Verabschiedeten sich gemeinsam von der Linkspartei: Klaus Ernst (vorn) und Sahra Wagenknecht. © dpa / Kay Nietfeld

München - Klaus Ernst (68) aus Schweinfurt war Mitbegründer der WASG sowie der Linken und von 2010 bis 2012 deren Vorsitzender. Nun ist der Bundestagsabgeordnete gemeinsam mit Sahra Wagenknecht und acht weiteren aus der Partei ausgetreten, um eine neue zu gründen.
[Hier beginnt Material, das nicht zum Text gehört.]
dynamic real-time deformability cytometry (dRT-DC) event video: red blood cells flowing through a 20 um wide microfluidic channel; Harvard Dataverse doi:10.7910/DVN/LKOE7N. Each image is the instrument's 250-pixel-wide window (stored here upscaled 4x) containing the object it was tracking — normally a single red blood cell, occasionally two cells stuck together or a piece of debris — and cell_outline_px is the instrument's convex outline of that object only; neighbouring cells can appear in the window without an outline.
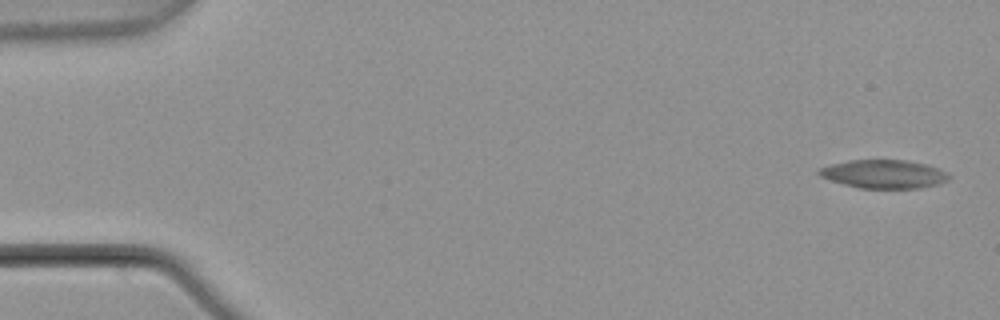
{"species": "common noctule bat (a hibernating species)", "species_latin": "Nyctalus noctula", "temperature_condition": "warm", "stored_images_in_passage": 7, "camera_frame_rate_fps": 3000, "um_per_image_px": 0.085, "animal": {"sex": "male", "body_mass_g": 21.5, "forearm_length_mm": 52.0}, "frame": {"image": 1, "passage_image": 1, "time_ms": 0.0, "image_size_px": [1000, 320], "cell_outline_px": [[952, 176], [948, 180], [940, 184], [920, 188], [860, 188], [844, 184], [820, 176], [816, 172], [820, 168], [832, 164], [848, 160], [908, 160], [928, 164], [948, 172]], "centroid_in_image_um": [75.19, 14.79], "position_along_channel_um": 9.8, "area_um2": 21.68}}
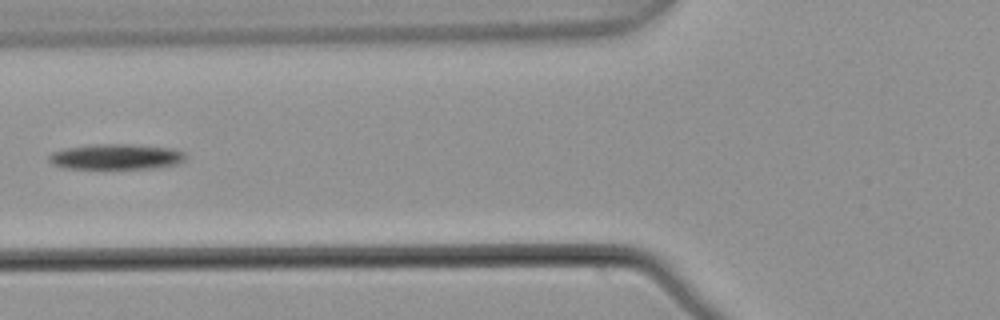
{"frame": {"image": 2, "passage_image": 5, "time_ms": 1.333, "image_size_px": [1000, 320], "cell_outline_px": [[188, 156], [180, 164], [156, 168], [64, 168], [52, 164], [48, 160], [48, 156], [52, 152], [68, 148], [92, 144], [132, 144], [176, 148], [184, 152]], "centroid_in_image_um": [9.94, 13.31], "position_along_channel_um": 115.9, "area_um2": 20.52}}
Die AZ hat mit ihm darüber gesprochen.

AZ: Herr Ernst, Sie haben die Linke 2007 mitgegründet. Warum verlassen Sie und andere die Partei nun, um zum Bündnis Sahra Wagenknecht, kurz BSW, zu wechseln – und stürzen die Linke damit womöglich in den Abgrund?
KLAUS ERNST: Das tut mir natürlich in der Seele weh, diese Partei und die Vorgängerin WASG habe ich mitgegründet. Aber von den Zielen hat sich die Partei immer mehr entfernt.

Klaus Ernst: "Viele Leute teilen den Weg, den Die Linke geht, nicht mehr"

Welche waren das?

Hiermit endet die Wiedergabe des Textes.